The Risks of Not Participating in Healthcare and Social Media
The Internet has forever changed the way our patients will approach healthcare. Digital or social media is NOT a passing fad… get past that. Widespread access to the Internet has opened doors to health information that previously was available only to physicians. People all over the globe, engaged current, or future patients and their caregivers are more informed than ever — and more empowered then ever. As such they will be taking a more active role in making decisions about their health — and curating their health related content. Perhaps even more important … they will have a far better understanding about you… and what your previous patients have to say about you.
Having a digital presence nestled in a Web2.0 compliant platform, itself rooted in social media — also enables you, your institution, and your practice!
I have covered these as I reflected on
- “why” physicians should engage, as well as when I discussed
- how to prepare offline for your digital roll-out.
At its heart, digital media is about people, it is about relationships, and it is about communication. It is about fostering your relevance as a physician and educator (@doctornatasha) beyond the four walls of your practice. Establishing a digital footprint, rooted as a social media presence is about educating, engaging, growing your audience, improving outcomes, improving compliance and potentially improving the bottom line of your practice
Healthcare-Social Media and the Physician-Patient Relationship
Healthcare and social media, and the power it grants to a worldwide audience means that meeting the needs of today’s patient requires adjusting to the new standard of physician-patient relationship
Dr. Farris Timimi, the recently named Chair of the Advisory Board of the Mayo Clinic Center For Social Media (of which I am very proud to be a member).
“This isn’t an addition to your job. This is part of your job,” says Mayo Clinic cardiologist and Medical Director of Mayo Clinic’s Center for Social Media, Farris Timimi, M.D., when discussing the role and use of social media in health care.
Unfortunately, recent studies have shown that upwards of 98% of the online health related discussion take place without the input of a healthcare professional.
Aside from the obvious downsides to the public at large …. do you understand the…
Downsides of Not Engaging in Online Healthcare Discussions?
By not establishing a deep digital presence, and by not engaging your audience, you are losing out on your ability to:
- Foster your relevance
- Extend your knowledge and educate those far beyond the four walls of your practice
- Humanize your practice
- Connect with people who insist on the ability to digitally engage with their doctors
- Enable mechanisms to improve information transfer, education, compliance and adherence to chronic disease or post-surgical protocols.
- Enable an efficient office practice enhanced by simple web platforms and practice generated content.
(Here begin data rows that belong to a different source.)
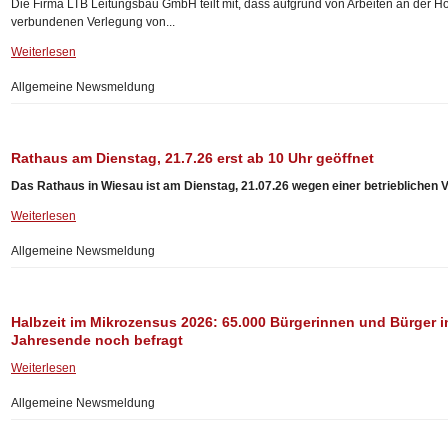
Die Firma LTB Leitungsbau GmbH teilt mit, dass aufgrund von Arbeiten an der 
verbundenen Verlegung von...
Weiterlesen
Allgemeine Newsmeldung
Rathaus am Dienstag, 21.7.26 erst ab 10 Uhr geöffnet
Das Rathaus in Wiesau ist am Dienstag, 21.07.26 wegen einer betrieblichen V
Weiterlesen
Allgemeine Newsmeldung
Halbzeit im Mikrozensus 2026: 65.000 Bürgerinnen und Bürger i
Jahresende noch befragt
Weiterlesen
Allgemeine Newsmeldung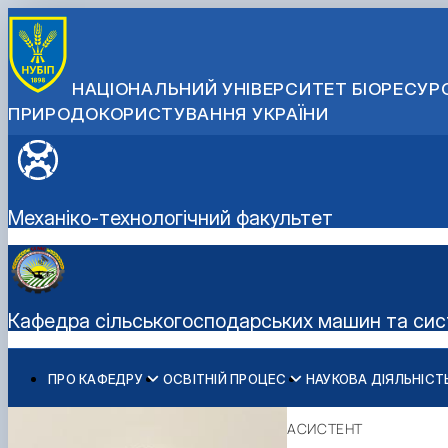
НАЦІОНАЛЬНИЙ УНІВЕРСИТЕТ БІОРЕСУРС
ПРИРОДОКОРИСТУВАННЯ УКРАЇНИ
Механіко-технологічний факультет
Кафедра сільськогосподарських машин та систе
ПРО КАФЕДРУ
ОСВІТНІЙ ПРОЦЕС
НАУКОВА ДІЯЛЬНІСТ
Історія кафедри
Робочі програми
Наукова робота на кафедрі
Гуменюк Юрій Олегович
Державні нагороди та відзнаки
Дипломне проектування
Студентські наукові гуртки
Войтюк Дмитро Григорович
АСИСТЕНТ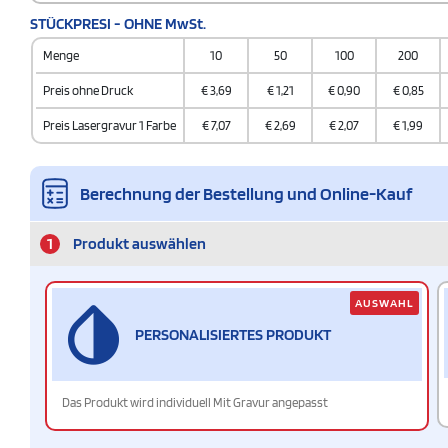
STÜCKPRESI - OHNE MwSt.
Menge
10
50
100
200
Preis ohne Druck
€
3,69
€
1,21
€
0,90
€
0,85
Preis Lasergravur 1 Farbe
€
7,07
€
2,69
€
2,07
€
1,99
Berechnung der Bestellung und Online-Kauf
1
Produkt auswählen
AUSWAHL
PERSONALISIERTES PRODUKT
Das Produkt wird individuell Mit Gravur angepasst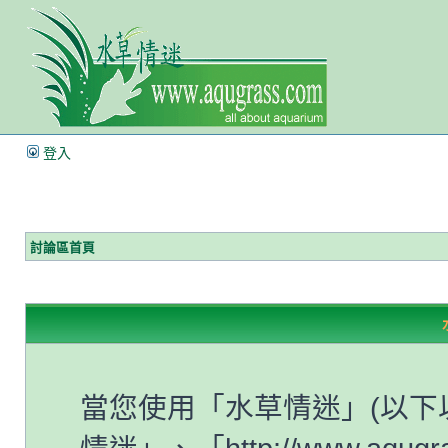
登入
討論區首頁
當您使用「水草情迷」(以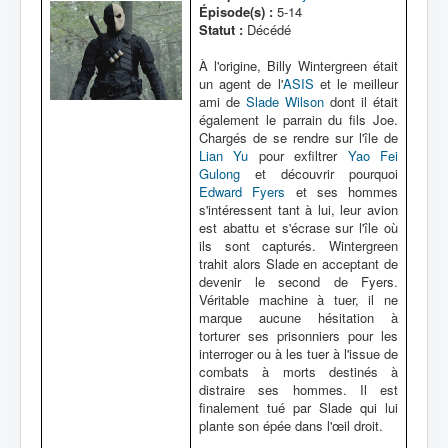
Épisode(s) :
5-14
Statut :
Décédé
À l'origine, Billy Wintergreen était
un agent de l'
ASIS
et le meilleur
ami de
Slade Wilson
dont il était
également le parrain du fils Joe.
Chargés de se rendre sur l'île de
Lian Yu
pour exfiltrer
Yao Fei
Gulong
et découvrir pourquoi
Edward Fyers
et ses hommes
s'intéressent tant à lui, leur avion
est abattu et s'écrase sur l'île où
ils sont capturés. Wintergreen
trahit alors Slade en acceptant de
devenir le second de Fyers.
Véritable machine à tuer, il ne
marque aucune hésitation à
torturer ses prisonniers pour les
interroger ou à les tuer à l'issue de
combats à morts destinés à
distraire ses hommes. Il est
finalement tué par Slade qui lui
plante son épée dans l'œil droit.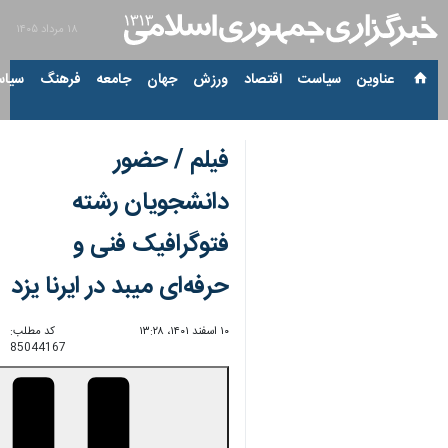
۱۸ مرداد ۱۴۰۵
عناوین‌
سیاست
اقتصاد
ورزش
جهان
جامعه
فرهنگ
سیاس
فیلم / حضور
دانشجویان رشته
فتوگرافیک فنی و
حرفه‌ای میبد در ایرنا یزد
۱۰ اسفند ۱۴۰۱، ۱۳:۲۸
کد مطلب:
85044167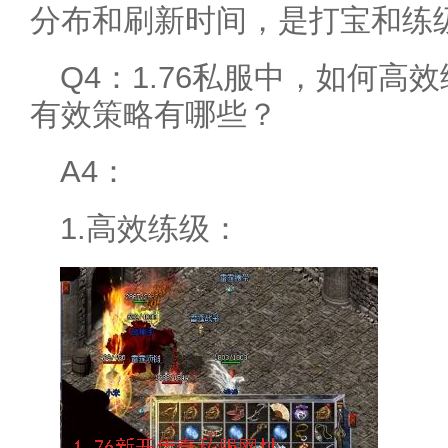
分布和刷新时间，是打宝和练
Q4：1.76私服中，如何
有效策略有哪些？
A4：
1.高效练级：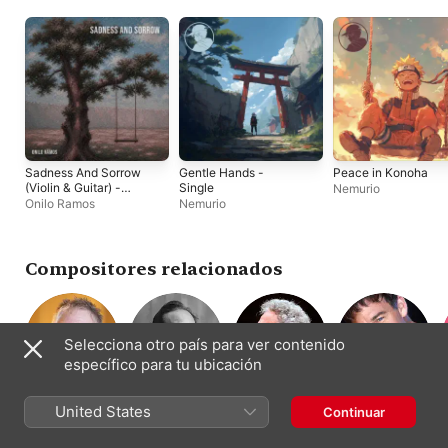
Sadness And Sorrow
Gentle Hands -
Peace in Konoha
(Violin & Guitar) -
Single
Nemurio
Single
Onilo Ramos
Nemurio
Compositores relacionados
Selecciona otro país para ver contenido
específico para tu ubicación
Alan Menken
Erich Wolfgang
Nicola Piovani
Stephen
United States
Continuar
Composición ·
Composición ·
Korngold
Schwartz
Piano
Dirección ·
Composición ·
Composición
Piano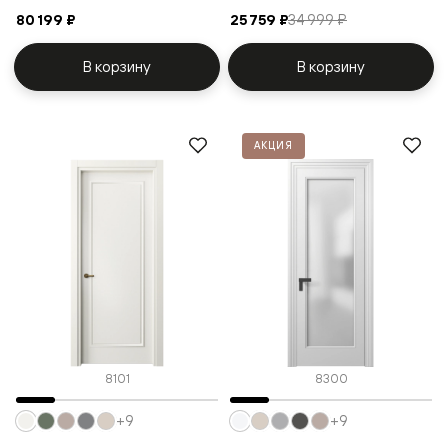
80 199 ₽
25 759 ₽
34 999 ₽
В корзину
В корзину
АКЦИЯ
8101
8300
+9
+9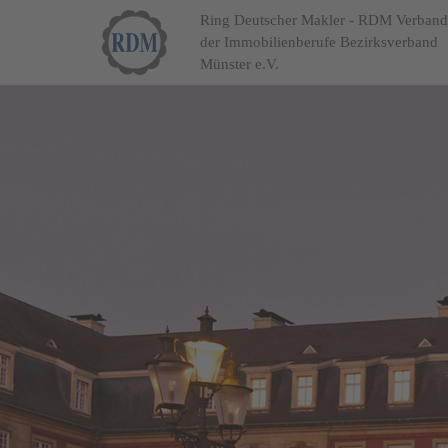
Ring Deutscher Makler - RDM Verband
der Immobilienberufe Bezirksverband
Münster e.V.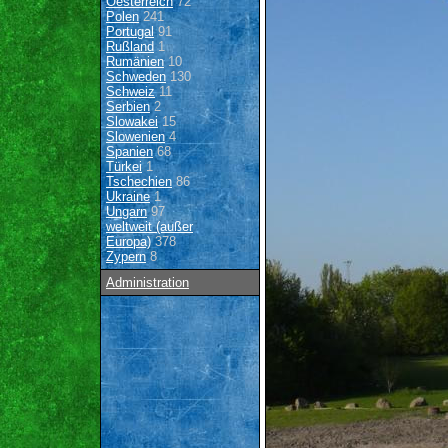
Oesterreich
72
Polen
241
Portugal
91
Rußland
1
Rumänien
10
Schweden
130
Schweiz
11
Serbien
2
Slowakei
15
Slowenien
4
Spanien
68
Türkei
1
Tschechien
86
Ukraine
1
Ungarn
97
weltweit (außer
Europa)
378
Zypern
8
Administration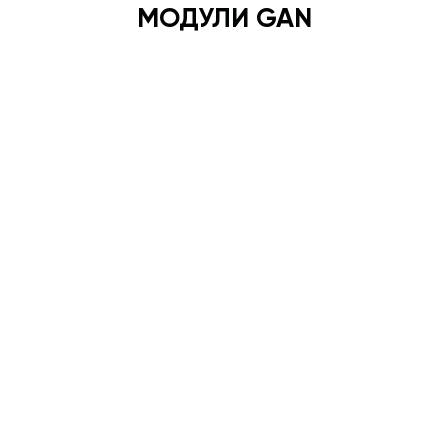
МОДУЛИ GAN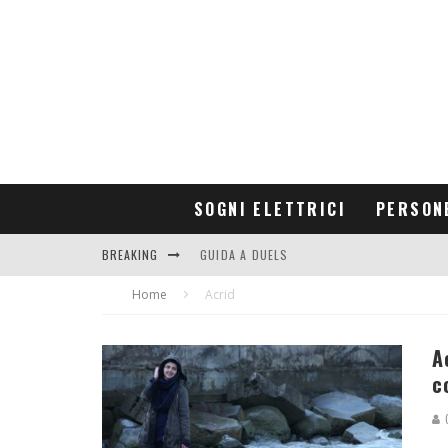
SOGNI ELETTRICI
PERSON
BREAKING
GUIDA A DUELS
Home
CONTRIBUTORS
Acrid
A
c
G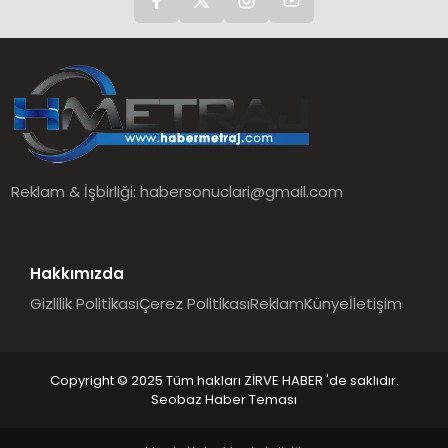
Reklam & İşbirliği:
habersonuclari@gmail.com
Hakkımızda
Gizlilik Politikası
Çerez Politikası
Reklam
Künye
İletişim
Copyright © 2025 Tüm hakları ZİRVE HABER 'de saklıdır.
Seobaz Haber Teması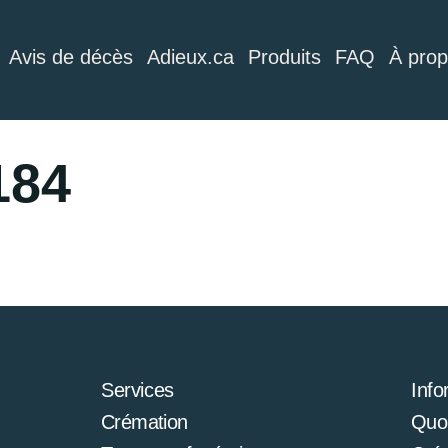
Avis de décès
Adieux.ca
Produits
FAQ
À pro
184
Services
Info
Crémation
Quoi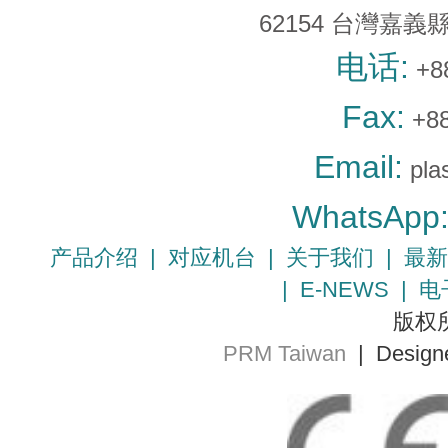
62154 台灣嘉義
电话:
+8
Fax:
+88
Email:
pla
WhatsApp
产品介绍
|
对应机台
|
关于我们
|
最新
|
E-NEWS
|
电
版权所
PRM Taiwan
| Design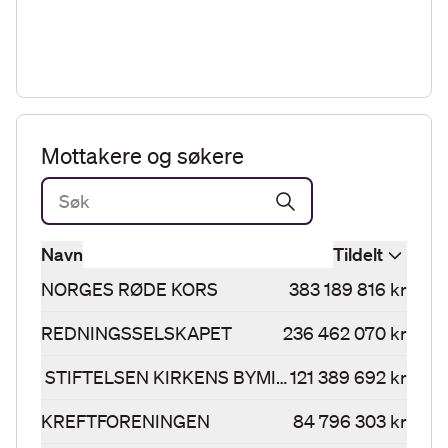
Mottakere og søkere
Navn
Tildelt
NORGES RØDE KORS
383 189 816 kr
REDNINGSSELSKAPET
236 462 070 kr
STIFTELSEN KIRKENS BYMISJON
121 389 692 kr
KREFTFORENINGEN
84 796 303 kr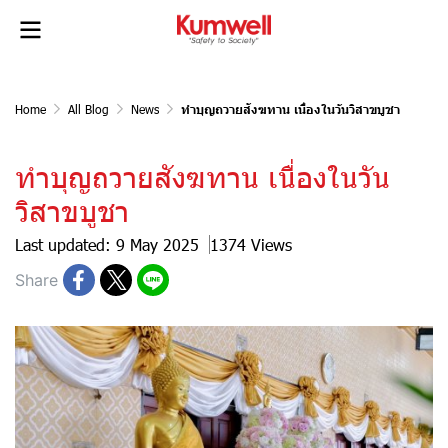
Home
All Blog
News
ทำบุญถวายสังฆทาน เนื่องในวันวิสาขบูชา
ทำบุญถวายสังฆทาน เนื่องในวัน
วิสาขบูชา
Last updated: 9 May 2025
1374 Views
Share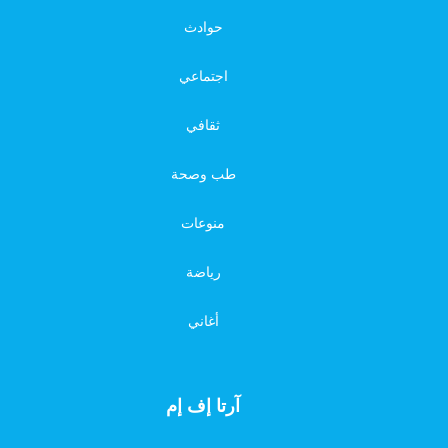
حوادث
اجتماعي
ثقافي
طب وصحة
منوعات
رياضة
أغاني
آرتا إف إم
Many patients are becoming very web savvy. They are being turned off by much of the commercialized nonsense that exists online today. They are hungry for information and they are searching for information. Whether you agree with this trend is not particularly relevant. Patients are searching for information on Facebook. They are interacting with one another on Twitter. 12 to 15% of patients who enter my office mention the Internet, Facebook, or my website as the reason why they are present in my office. A properly constructed web presence will also enable numerous efficiencies that will contribute to the bottom line of your practice as we face ongoing fiscal instability in the healthcare space. A patient who has actively explored your website, watched your videos, and read through your comments and content will be very well prepared for their visit. This will result in a far more effective and efficient visit and will also contribute to improving the patient’s experience — and thus their desire to recommend you to their friends and acquaintances.
Lastly, I personally feel that to ignore the intersection of healthcare and social media, is to ignore your own potential relevance as a healthcare practitioner over the coming years.